Plantar matas ciliares apenas não resolve todos esses problemas. Se grande parte da água das chuvas não infiltra e a enxurrada desce a vertente rumo aos rios, a faixa obrigatória de mata ciliar não será suficiente para absorver toda essa água de uma bacia inteira. A água que não infiltra nas lavouras e pastagens vai embora nas enchentes e, depois, vai fazer falta para as plantas cultivadas e para abastecer as nascentes na estiagem. A produtividade das fazendas cai, sem que o proprietário compreenda o que está acontecendo. Perdem os proprietários rurais e perdem todos os cidadãos, pois é dos cofres públicos que saem os recursos para as obras incessantes de recuperar estradas e controlar as enchentes e a erosão ao redor das cidades.
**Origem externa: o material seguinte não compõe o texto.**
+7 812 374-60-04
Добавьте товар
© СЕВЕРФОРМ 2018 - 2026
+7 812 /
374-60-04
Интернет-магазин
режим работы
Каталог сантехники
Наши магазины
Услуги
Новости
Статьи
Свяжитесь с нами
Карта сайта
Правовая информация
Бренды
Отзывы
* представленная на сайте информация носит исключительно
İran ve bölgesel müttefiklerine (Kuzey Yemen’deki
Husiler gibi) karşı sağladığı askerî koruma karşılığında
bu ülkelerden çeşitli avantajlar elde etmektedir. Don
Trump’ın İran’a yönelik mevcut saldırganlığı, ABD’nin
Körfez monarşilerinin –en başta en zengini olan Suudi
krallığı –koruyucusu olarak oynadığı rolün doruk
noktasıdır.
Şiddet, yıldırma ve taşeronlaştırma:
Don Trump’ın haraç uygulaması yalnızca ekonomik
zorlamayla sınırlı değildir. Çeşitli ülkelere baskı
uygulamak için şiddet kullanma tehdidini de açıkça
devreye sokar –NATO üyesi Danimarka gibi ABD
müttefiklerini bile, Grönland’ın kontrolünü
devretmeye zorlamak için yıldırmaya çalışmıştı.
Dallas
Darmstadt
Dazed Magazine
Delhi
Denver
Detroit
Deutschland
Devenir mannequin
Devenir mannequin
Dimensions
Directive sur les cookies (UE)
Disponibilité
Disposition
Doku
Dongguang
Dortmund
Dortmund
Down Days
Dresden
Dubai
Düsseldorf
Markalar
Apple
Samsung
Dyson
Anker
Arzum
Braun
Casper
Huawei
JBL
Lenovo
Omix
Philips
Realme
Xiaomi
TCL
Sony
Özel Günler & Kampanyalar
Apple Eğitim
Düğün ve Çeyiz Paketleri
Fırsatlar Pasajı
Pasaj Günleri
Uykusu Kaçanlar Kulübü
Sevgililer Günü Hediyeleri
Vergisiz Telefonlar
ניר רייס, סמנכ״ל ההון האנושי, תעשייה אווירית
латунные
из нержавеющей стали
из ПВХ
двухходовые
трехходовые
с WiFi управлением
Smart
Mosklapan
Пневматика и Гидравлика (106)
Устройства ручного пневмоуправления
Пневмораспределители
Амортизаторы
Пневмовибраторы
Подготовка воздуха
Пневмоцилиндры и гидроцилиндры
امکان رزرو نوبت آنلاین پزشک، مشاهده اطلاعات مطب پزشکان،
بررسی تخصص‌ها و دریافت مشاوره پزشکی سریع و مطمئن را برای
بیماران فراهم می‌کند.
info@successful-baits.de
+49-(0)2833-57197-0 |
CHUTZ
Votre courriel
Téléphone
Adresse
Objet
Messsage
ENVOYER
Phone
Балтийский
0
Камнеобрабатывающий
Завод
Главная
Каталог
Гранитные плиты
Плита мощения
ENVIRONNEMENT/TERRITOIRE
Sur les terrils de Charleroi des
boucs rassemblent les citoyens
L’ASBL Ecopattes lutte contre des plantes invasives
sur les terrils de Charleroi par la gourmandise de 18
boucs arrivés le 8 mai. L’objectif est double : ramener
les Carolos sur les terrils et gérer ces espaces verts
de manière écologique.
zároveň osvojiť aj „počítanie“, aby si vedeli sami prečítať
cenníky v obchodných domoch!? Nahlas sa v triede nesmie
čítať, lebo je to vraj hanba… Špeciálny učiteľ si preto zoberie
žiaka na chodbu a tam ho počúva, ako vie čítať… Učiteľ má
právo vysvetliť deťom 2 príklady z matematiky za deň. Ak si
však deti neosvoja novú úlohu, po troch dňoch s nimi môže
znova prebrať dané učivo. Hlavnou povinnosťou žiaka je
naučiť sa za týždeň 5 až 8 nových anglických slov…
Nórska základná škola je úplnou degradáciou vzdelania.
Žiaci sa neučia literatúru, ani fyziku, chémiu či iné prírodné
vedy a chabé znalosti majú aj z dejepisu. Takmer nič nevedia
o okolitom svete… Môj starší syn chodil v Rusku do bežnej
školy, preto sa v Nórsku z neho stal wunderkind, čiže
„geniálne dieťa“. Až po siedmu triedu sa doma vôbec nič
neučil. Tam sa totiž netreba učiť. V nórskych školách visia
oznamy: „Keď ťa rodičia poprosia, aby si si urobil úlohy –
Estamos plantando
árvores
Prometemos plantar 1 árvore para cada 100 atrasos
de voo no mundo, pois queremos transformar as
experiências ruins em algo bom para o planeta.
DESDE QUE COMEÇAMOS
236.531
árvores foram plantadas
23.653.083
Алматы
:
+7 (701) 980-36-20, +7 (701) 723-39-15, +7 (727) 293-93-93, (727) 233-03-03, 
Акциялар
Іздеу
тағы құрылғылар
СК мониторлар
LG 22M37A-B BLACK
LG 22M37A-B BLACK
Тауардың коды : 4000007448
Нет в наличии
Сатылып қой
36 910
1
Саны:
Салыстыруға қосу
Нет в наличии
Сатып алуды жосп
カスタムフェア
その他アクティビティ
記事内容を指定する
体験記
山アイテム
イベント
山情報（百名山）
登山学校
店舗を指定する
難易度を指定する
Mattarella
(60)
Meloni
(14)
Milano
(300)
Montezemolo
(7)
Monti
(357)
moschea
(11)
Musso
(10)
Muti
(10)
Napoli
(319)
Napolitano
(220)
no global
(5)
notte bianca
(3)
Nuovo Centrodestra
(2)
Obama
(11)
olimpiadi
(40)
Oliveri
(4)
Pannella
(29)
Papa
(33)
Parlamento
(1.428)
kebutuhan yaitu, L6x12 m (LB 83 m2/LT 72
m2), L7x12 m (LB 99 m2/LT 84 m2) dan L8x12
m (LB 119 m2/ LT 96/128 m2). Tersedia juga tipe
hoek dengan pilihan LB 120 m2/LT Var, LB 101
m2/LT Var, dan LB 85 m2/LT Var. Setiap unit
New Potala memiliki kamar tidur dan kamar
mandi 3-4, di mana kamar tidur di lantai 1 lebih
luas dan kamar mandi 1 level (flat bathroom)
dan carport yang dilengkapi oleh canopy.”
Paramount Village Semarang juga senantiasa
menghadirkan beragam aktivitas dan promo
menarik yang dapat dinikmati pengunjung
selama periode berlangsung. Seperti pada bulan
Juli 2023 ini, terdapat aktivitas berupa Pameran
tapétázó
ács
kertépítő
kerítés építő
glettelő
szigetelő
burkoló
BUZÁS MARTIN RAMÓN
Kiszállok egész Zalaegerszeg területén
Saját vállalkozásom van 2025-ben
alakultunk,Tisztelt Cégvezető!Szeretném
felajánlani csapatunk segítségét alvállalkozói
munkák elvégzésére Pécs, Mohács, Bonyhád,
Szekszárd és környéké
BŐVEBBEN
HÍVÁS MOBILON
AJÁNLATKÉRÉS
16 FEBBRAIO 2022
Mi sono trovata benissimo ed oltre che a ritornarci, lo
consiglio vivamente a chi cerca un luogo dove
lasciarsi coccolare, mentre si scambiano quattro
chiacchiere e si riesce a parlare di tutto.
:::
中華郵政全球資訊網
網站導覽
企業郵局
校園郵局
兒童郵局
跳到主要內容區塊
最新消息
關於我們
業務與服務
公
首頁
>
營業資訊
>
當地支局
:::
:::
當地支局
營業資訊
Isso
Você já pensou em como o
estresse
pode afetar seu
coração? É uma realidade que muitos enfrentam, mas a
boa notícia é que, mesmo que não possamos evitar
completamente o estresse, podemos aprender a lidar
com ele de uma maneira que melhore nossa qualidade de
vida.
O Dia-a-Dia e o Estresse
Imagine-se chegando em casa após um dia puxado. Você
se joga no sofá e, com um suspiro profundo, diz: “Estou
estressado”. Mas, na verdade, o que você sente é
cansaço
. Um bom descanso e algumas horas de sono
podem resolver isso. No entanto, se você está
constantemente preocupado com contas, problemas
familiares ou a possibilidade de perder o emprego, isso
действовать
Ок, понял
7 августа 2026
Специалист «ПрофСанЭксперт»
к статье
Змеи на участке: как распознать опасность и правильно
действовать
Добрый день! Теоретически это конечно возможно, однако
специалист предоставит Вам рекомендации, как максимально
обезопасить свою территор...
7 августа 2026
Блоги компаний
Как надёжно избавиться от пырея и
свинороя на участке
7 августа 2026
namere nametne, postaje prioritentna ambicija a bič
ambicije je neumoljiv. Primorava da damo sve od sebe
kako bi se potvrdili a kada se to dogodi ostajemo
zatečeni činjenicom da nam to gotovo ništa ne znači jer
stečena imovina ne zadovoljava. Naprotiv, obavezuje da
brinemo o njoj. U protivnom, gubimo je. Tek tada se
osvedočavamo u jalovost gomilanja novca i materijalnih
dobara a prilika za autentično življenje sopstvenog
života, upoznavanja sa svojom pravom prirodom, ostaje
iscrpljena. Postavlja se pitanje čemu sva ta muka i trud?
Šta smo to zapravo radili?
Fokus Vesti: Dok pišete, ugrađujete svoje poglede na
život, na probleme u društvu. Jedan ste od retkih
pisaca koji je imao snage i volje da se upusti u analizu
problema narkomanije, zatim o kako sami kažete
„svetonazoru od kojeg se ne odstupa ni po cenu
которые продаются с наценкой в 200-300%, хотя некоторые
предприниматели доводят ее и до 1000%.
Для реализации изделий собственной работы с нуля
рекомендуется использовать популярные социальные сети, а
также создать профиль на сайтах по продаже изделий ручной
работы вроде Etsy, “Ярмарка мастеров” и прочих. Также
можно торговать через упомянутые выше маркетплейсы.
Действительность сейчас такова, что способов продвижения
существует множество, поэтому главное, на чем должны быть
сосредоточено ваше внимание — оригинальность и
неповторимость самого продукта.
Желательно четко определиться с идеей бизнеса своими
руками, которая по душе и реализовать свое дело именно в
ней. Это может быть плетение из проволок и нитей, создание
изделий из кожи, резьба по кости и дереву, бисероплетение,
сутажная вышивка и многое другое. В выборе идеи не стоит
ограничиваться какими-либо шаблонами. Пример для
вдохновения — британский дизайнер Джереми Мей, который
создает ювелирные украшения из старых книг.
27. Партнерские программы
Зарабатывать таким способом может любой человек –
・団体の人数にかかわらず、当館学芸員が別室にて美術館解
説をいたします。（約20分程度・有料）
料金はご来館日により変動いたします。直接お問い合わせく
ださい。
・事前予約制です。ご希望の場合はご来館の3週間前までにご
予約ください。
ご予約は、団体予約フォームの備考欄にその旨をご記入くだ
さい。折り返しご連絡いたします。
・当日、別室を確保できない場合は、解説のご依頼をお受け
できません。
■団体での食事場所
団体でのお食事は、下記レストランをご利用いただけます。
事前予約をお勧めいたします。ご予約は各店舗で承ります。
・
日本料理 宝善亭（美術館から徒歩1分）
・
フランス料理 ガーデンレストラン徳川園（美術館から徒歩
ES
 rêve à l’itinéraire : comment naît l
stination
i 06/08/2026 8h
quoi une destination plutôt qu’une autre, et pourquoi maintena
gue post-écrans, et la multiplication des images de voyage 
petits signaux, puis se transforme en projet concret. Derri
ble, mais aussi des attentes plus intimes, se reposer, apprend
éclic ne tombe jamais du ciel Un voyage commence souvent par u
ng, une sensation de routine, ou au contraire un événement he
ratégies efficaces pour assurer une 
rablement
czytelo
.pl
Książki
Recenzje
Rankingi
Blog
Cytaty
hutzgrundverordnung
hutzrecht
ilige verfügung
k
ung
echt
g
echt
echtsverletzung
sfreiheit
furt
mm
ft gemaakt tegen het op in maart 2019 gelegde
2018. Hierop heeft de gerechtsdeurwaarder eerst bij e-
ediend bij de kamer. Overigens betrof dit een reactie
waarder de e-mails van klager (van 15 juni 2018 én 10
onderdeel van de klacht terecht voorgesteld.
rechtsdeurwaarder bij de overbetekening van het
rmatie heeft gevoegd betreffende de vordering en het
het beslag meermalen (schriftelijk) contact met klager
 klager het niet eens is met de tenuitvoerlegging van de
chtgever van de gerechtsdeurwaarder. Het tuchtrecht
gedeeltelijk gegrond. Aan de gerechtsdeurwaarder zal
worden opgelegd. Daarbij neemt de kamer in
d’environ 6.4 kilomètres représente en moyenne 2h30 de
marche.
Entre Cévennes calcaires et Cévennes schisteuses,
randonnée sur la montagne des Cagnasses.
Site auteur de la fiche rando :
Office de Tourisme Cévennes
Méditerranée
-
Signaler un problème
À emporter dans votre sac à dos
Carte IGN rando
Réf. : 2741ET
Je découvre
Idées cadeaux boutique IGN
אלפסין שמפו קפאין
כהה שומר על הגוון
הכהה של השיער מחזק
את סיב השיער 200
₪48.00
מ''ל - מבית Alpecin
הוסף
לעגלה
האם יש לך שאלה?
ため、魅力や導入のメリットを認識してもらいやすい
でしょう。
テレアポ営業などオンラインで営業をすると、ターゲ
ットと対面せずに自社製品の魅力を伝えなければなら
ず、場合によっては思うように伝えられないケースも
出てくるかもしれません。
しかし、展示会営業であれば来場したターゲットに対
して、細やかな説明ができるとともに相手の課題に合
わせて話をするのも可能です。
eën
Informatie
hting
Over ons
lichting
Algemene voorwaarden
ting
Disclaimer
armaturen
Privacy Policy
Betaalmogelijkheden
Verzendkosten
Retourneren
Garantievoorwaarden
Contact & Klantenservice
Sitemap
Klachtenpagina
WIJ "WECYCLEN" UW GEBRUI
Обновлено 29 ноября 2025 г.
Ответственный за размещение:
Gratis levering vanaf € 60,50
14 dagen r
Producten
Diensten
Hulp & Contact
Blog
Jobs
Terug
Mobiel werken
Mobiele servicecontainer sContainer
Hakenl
O ideal seria aumentar a área de florestas na região, não só para a conservação, mas incentivar a silvicultura como opção de uso da terra, produzindo lenha, madeira, látex ou outros produtos não madeireiros. Mas, para isso também são necessárias pesquisas e infra-estrutura. Enquanto isso, valem os esforços e investimentos em assistência técnica voltada ao manejo adequado dos solos e dos recursos hídricos e ao planejamento da expansão urbana e da rede de estradas

Felizmente, também encontrei no Xingu um cenário raro e altamente favorável de agregação de esforços de todos os grupos de pessoas e instituições, compreendendo cientistas, organizações governamentais e não-governamentais, populações indígenas, estudantes, políticos, proprietários rurais, todos devidamente articulados na busca de soluções para os problemas regionais. Ainda que existam opiniões divergentes, trago uma certeza: uma vez identificado o problema, todos contribuirão, cada um à sua maneira, para encontrar a saída.

E trago também uma esperança: que a água do Xingu possa vir a ser sempre boa e bastante em cada braço de rio!